Solvent-mediated extraction of phenolics from mid-level oxygen content pyrolysis oils

Authors: Elkasabi, Yaseen; Mullen, Charles; Strahan, Gary

Submitted to: BioEnergy Research
Publication Type: Peer Reviewed Journal
Publication Acceptance Date: 4/12/2024
Publication Date: 4/25/2024
Citation: Elkasabi, Y.M., Mullen, C.A., Strahan, G.D. 2024. Solvent-mediated extraction of phenolics from mid-level oxygen content pyrolysis oils. BioEnergy Research. https://doi.org/10.1007/s12155-024-10756-1.
DOI: https://doi.org/10.1007/s12155-024-10756-1

Interpretive Summary: Pyrolysis is a high-temperature process for converting crop waste into oils ('bio-oils'). These bio-oils are made of many different chemicals and have the potential to become high value. In order for that to happen, we need ways to separate bio-oils into different types of chemicals. Depending on the process conditions used, the oxygen content of bio-oils will vary. We have recently produced oils with about 15-20% oxygen, a moderate level, but also a unique composition compared with those produced at other pyrolysis conditions. Therefore these oils will require new methods of separation, which we have tested in this work. We found that these moderate level oxygen bio-oils can separate even without heating or boiling the oils, which is what was typically required previously. We also found that, once the bio-oil is separated into categories of chemicals, these groups can more easily react to form higher value chemicals. These findings can help make better use of agricultural wastes, which can provide more sources of revenue for bio-oil refiners.

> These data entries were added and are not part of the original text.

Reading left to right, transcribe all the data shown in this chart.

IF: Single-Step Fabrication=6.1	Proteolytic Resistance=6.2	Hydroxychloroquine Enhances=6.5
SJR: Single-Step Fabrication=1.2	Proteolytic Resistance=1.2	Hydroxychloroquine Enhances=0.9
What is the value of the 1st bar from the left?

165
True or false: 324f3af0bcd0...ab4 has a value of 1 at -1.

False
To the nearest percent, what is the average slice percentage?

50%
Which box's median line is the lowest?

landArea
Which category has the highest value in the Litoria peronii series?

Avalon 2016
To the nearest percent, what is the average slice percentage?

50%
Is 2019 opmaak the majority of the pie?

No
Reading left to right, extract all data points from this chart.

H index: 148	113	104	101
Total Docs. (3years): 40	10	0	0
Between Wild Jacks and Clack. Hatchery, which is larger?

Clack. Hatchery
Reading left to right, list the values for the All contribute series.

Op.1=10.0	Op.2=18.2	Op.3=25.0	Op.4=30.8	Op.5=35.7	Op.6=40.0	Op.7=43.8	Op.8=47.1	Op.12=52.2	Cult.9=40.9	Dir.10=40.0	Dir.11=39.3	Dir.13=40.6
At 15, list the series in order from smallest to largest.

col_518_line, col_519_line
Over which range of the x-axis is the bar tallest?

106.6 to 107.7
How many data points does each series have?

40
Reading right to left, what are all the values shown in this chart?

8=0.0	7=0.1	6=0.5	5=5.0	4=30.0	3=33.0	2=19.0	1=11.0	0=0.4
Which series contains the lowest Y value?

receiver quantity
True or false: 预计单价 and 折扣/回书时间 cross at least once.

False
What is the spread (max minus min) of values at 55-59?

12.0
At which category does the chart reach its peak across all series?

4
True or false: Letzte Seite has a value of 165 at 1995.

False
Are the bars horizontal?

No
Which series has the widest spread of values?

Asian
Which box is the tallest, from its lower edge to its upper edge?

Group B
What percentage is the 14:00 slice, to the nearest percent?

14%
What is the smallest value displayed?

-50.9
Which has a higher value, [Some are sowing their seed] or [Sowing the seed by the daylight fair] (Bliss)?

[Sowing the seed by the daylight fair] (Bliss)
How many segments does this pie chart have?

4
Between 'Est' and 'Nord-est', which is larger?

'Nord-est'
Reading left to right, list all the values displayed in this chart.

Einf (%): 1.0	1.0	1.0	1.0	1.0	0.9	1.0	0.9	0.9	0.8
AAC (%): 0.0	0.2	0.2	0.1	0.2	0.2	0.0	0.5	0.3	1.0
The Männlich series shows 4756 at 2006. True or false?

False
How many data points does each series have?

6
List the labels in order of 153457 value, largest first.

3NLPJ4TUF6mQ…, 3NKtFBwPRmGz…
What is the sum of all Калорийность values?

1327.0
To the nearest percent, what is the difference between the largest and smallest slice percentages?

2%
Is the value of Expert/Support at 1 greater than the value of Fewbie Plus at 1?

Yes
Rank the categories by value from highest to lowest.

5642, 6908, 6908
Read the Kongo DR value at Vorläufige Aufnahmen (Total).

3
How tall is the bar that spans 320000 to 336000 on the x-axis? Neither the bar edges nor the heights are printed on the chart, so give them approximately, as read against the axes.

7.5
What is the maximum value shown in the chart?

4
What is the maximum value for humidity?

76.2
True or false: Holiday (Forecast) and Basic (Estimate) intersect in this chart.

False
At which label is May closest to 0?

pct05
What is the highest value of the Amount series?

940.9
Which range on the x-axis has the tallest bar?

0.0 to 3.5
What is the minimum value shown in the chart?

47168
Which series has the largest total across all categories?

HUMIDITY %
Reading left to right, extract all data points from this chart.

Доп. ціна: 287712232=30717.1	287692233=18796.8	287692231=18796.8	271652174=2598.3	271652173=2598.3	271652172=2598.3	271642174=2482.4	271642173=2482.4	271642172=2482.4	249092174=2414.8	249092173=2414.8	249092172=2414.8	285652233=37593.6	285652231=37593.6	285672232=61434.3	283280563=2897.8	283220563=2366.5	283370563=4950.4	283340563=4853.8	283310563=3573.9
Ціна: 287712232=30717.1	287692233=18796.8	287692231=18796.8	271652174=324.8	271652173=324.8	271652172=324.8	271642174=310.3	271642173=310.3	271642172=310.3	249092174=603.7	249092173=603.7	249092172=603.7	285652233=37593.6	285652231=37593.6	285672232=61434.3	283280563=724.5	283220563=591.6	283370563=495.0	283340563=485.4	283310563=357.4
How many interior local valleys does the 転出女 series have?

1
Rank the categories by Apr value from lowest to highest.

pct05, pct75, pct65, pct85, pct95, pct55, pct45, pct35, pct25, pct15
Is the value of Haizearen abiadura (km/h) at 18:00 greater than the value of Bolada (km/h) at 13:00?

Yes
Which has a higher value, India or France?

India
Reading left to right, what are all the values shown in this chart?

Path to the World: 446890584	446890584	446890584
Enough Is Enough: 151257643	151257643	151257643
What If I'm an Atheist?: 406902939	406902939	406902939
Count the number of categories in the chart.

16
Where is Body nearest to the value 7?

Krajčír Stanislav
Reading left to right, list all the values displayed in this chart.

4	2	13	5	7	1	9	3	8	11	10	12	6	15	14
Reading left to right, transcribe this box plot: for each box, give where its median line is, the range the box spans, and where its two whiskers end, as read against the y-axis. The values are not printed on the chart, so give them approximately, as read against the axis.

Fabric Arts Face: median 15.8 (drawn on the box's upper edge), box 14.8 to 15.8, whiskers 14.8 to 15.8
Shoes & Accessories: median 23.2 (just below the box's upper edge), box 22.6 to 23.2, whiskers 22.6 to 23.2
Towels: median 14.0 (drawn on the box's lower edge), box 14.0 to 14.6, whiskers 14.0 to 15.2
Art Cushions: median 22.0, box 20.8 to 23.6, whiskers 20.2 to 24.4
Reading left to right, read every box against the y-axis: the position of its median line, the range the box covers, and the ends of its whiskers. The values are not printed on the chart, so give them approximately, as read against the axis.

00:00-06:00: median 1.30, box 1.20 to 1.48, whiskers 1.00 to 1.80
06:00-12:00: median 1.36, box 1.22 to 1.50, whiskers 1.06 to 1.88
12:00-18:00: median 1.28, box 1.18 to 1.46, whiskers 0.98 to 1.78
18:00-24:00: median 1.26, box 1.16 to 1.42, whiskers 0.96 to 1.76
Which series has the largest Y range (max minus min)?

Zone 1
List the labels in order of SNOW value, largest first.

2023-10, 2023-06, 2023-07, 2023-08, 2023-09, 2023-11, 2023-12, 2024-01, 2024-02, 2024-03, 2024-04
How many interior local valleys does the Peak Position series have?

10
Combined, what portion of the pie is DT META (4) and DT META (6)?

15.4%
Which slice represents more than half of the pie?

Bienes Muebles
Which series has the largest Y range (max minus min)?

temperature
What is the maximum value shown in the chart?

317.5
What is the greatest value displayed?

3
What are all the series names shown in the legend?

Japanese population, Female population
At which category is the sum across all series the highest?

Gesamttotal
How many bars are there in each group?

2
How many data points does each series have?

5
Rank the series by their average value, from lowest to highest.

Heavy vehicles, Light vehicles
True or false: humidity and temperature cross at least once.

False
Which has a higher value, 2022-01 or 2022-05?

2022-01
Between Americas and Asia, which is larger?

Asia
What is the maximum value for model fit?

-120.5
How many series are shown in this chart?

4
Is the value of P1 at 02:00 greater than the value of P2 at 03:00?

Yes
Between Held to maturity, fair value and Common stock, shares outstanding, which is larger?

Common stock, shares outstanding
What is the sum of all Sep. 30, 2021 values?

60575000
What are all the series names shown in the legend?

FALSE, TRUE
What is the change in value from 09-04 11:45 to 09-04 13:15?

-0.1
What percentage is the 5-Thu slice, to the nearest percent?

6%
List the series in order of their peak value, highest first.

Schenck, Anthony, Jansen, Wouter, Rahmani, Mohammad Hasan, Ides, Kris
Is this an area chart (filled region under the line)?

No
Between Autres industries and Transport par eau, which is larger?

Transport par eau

Technical Abstract: Technologies for producing renewable fuels and chemicals rely on the production of stable intermediates. For thermochemical technologies, pyrolysis of biomass produces oils that must compromise between carbon yield and oil quality. Bio-oil extraction has largely focused on regular bio-oils (~33 wt% O) and partially deoxygenated oils (< 12 wt% O). Mid-level oxygen (MLO) bio-oils produced from switchgrass were characterized for their ability to separate into phenolic-rich fractions. Toluene-soluble portions of the oils underwent NaOH extraction to extract one-ring phenolics, while toluene-insoluble portions were fractionated with isopropyl alcohol (IPA). While phenolic extraction proceeded without distillation (having been a prerequisite for partially deoxygenated bio-oils), the efficiency of extraction was less than optimal, owing to the presence of other oxygenated compounds in the hydrocarbon-rich fraction. Both IPA insoluble and soluble fractions underwent solvent liquefaction reactions with base additives. While water as a reaction medium produced greater concentrations of phenols than methanol, addition of sodium carbonate produced narrower product distributions of phenols and inhibited formation of benzenediols.